• [Exercise goal]
Reproduce every text line in the data below word for word, keeping the pictures out of your answer.

• [Material provided]
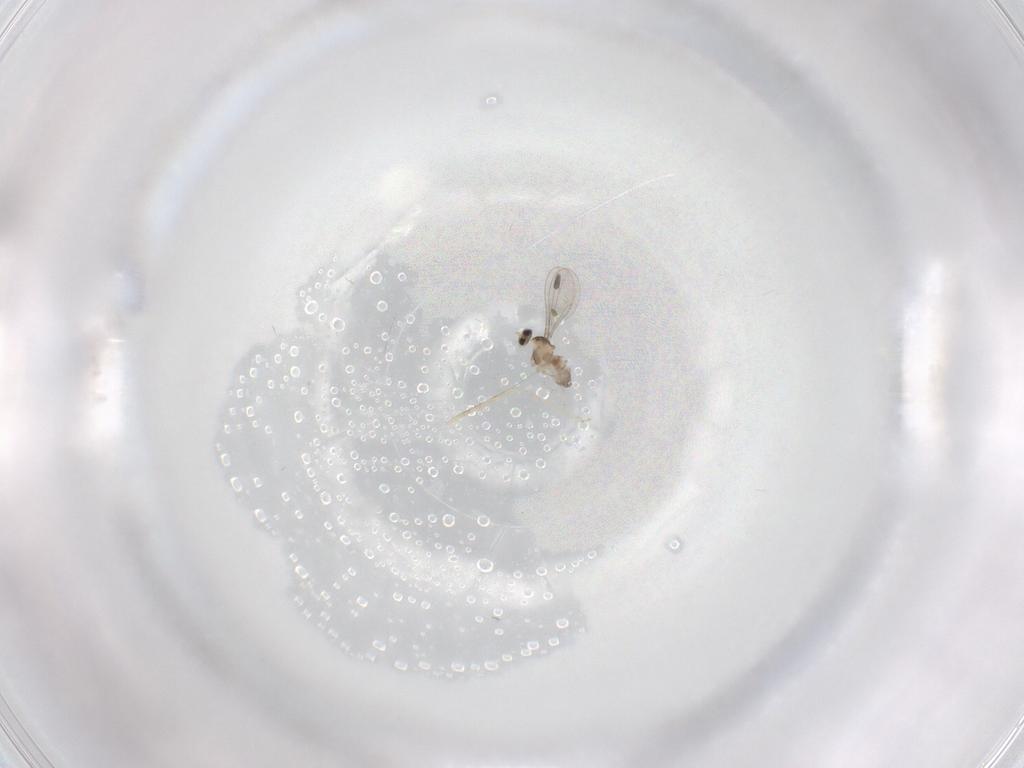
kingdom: Animalia
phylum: Arthropoda
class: Insecta
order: Diptera
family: Cecidomyiidae
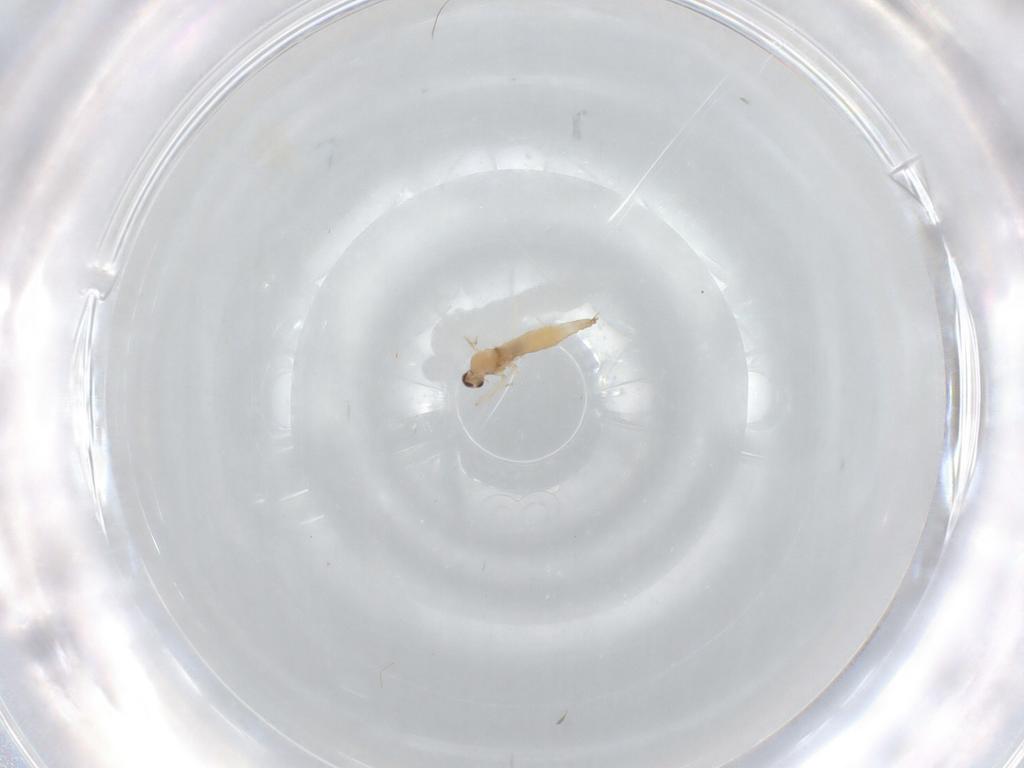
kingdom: Animalia
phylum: Arthropoda
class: Insecta
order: Diptera
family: Cecidomyiidae
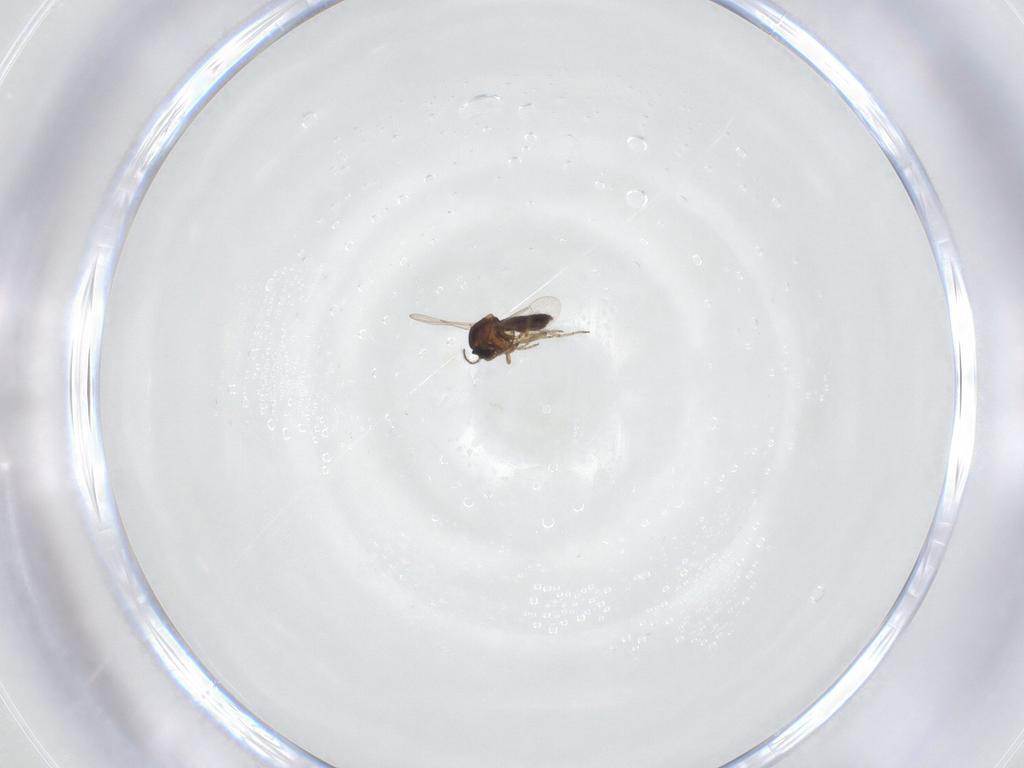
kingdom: Animalia
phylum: Arthropoda
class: Insecta
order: Diptera
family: Ceratopogonidae
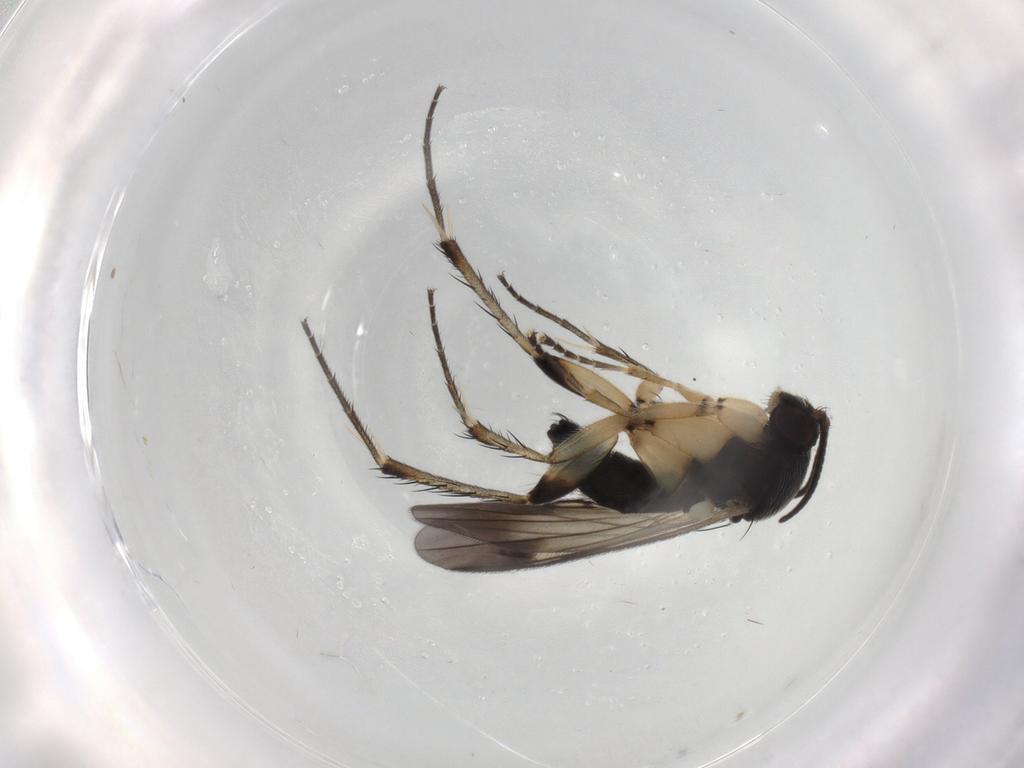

• [Final answer]
kingdom: Animalia
phylum: Arthropoda
class: Insecta
order: Diptera
family: Cecidomyiidae
kingdom: Animalia
phylum: Arthropoda
class: Insecta
order: Diptera
family: Cecidomyiidae
kingdom: Animalia
phylum: Arthropoda
class: Insecta
order: Diptera
family: Ceratopogonidae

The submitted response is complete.